В саббатианском движении, при всей их склонности не афишировать среди мусульман некоторую странность своих религиозных ритуалов, было нечто театральное. Сам Шабтай в состоянии «озарения» обожал бродить от синагоги к синагоге, из города в город, обсуждая каббалистические доктрины и распевая псалмы. Судя по хроникам той эпохи, его пение завораживало. Он был красавцем и бродячим певцом — роль, не слишком отличающаяся от современных поп-звезд с политическими амбициями. Но и в политике Шабтай Цви не был подпольщиком: то, что считалось раввинами богохульственными выходками, всегда происходило в открытую, на публике, и ставило своей целью не эпатаж общественной морали, а провозглашение истины вне талмудических законов, вне рамок интерпретации Библии ортодоксальным иудаизмом, через голову раввината, так сказать. Следуя пророческим указаниям о приходе Мессии, Шабтай Цви переиначивал памятные даты.
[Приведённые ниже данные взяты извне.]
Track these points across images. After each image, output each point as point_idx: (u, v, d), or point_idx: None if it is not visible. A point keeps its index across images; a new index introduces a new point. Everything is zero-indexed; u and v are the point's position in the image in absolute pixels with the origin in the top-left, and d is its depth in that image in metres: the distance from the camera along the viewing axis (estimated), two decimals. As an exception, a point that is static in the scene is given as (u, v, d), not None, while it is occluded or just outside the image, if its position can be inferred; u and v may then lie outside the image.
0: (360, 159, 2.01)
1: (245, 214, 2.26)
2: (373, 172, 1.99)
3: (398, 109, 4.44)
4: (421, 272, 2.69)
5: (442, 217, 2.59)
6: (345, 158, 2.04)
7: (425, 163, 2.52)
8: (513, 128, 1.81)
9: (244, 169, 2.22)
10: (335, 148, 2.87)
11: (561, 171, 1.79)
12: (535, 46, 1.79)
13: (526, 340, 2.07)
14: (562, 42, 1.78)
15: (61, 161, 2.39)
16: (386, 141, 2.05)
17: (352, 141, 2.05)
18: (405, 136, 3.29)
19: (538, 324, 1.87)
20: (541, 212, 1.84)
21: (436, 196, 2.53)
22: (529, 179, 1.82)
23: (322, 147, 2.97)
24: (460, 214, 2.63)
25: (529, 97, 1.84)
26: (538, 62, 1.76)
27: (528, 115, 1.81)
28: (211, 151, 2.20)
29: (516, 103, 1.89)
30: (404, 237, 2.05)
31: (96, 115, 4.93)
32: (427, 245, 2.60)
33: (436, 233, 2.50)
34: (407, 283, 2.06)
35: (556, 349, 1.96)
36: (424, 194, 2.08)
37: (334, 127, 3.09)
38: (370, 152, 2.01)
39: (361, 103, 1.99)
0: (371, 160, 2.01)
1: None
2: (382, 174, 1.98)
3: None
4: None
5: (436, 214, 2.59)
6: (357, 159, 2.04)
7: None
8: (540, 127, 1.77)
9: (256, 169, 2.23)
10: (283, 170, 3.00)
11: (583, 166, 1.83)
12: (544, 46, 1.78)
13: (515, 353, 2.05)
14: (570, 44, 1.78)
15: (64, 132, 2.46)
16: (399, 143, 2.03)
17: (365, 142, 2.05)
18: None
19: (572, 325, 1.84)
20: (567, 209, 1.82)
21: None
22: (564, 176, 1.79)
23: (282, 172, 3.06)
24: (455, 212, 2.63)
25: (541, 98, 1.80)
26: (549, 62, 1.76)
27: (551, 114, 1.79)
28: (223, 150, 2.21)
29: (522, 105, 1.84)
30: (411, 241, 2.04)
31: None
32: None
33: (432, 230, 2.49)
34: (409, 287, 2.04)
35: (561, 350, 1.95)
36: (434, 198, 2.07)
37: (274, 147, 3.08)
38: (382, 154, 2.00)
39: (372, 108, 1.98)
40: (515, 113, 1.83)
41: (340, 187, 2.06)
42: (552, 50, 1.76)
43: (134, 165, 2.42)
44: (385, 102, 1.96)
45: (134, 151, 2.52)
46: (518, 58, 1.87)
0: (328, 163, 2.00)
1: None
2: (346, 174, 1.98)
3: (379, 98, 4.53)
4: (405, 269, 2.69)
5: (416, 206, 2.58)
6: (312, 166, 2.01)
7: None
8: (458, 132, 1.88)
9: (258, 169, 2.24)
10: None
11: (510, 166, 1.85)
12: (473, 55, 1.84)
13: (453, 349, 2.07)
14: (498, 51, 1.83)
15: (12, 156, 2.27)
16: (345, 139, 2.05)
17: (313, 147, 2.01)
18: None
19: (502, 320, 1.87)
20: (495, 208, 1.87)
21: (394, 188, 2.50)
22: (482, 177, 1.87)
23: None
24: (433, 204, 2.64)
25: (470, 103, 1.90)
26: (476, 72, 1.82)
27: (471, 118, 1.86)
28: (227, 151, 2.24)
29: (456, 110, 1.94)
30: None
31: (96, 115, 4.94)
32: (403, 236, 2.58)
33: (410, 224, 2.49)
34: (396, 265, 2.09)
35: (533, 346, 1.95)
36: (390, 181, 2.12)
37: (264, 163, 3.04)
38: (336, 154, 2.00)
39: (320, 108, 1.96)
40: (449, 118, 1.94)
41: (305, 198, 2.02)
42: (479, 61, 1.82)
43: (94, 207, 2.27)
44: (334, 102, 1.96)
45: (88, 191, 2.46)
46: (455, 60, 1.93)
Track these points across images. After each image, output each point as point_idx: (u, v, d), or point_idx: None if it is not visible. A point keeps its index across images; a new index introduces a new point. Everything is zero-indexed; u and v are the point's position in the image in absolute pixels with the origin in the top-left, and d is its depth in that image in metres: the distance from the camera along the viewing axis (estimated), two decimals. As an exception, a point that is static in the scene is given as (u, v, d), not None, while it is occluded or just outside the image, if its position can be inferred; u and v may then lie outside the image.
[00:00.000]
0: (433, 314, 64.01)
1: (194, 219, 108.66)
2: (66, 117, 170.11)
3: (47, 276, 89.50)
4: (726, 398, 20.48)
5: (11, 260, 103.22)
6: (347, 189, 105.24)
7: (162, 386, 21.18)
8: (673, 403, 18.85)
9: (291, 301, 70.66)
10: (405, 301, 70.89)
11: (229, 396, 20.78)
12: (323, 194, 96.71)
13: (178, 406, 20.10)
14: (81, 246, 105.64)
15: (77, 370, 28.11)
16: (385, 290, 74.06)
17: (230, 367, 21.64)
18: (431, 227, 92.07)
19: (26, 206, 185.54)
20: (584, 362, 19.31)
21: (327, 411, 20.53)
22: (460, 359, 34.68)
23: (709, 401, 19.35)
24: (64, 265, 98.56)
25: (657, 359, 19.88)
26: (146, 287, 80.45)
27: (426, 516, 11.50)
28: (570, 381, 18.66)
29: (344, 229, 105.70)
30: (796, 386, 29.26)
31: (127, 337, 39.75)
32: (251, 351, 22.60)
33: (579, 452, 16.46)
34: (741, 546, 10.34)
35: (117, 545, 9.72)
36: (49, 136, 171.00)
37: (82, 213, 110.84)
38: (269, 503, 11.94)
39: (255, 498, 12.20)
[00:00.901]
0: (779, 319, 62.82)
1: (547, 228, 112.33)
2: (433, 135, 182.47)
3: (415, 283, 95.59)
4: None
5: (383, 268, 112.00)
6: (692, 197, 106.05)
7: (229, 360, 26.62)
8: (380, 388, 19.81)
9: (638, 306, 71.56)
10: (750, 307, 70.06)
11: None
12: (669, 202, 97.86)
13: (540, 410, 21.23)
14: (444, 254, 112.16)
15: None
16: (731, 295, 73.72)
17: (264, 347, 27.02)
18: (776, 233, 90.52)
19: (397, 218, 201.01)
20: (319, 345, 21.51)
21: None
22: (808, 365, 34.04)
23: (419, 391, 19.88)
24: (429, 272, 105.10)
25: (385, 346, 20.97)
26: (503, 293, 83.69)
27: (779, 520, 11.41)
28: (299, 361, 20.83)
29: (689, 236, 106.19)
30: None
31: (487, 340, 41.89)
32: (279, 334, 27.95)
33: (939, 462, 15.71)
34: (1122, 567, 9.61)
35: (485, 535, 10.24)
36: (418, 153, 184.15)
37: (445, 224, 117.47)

Траурная дата разрушения Храма стала для саббатианцев праздником, отчасти и потому, что в этот день родился сам Шабтай (опять же, в соответствии с иудейскими пророчествами). Он ввел в свои ритуальные интерпретации иудаизма то, что русский филолог Бахтин мог бы назвать «карнавальной амбивалентностью верха и низа». (Замечу в скобках, что сам Бахтин страдал полиомиелитом, то есть разделение между верхом и низом для него было еще и физиологическим.)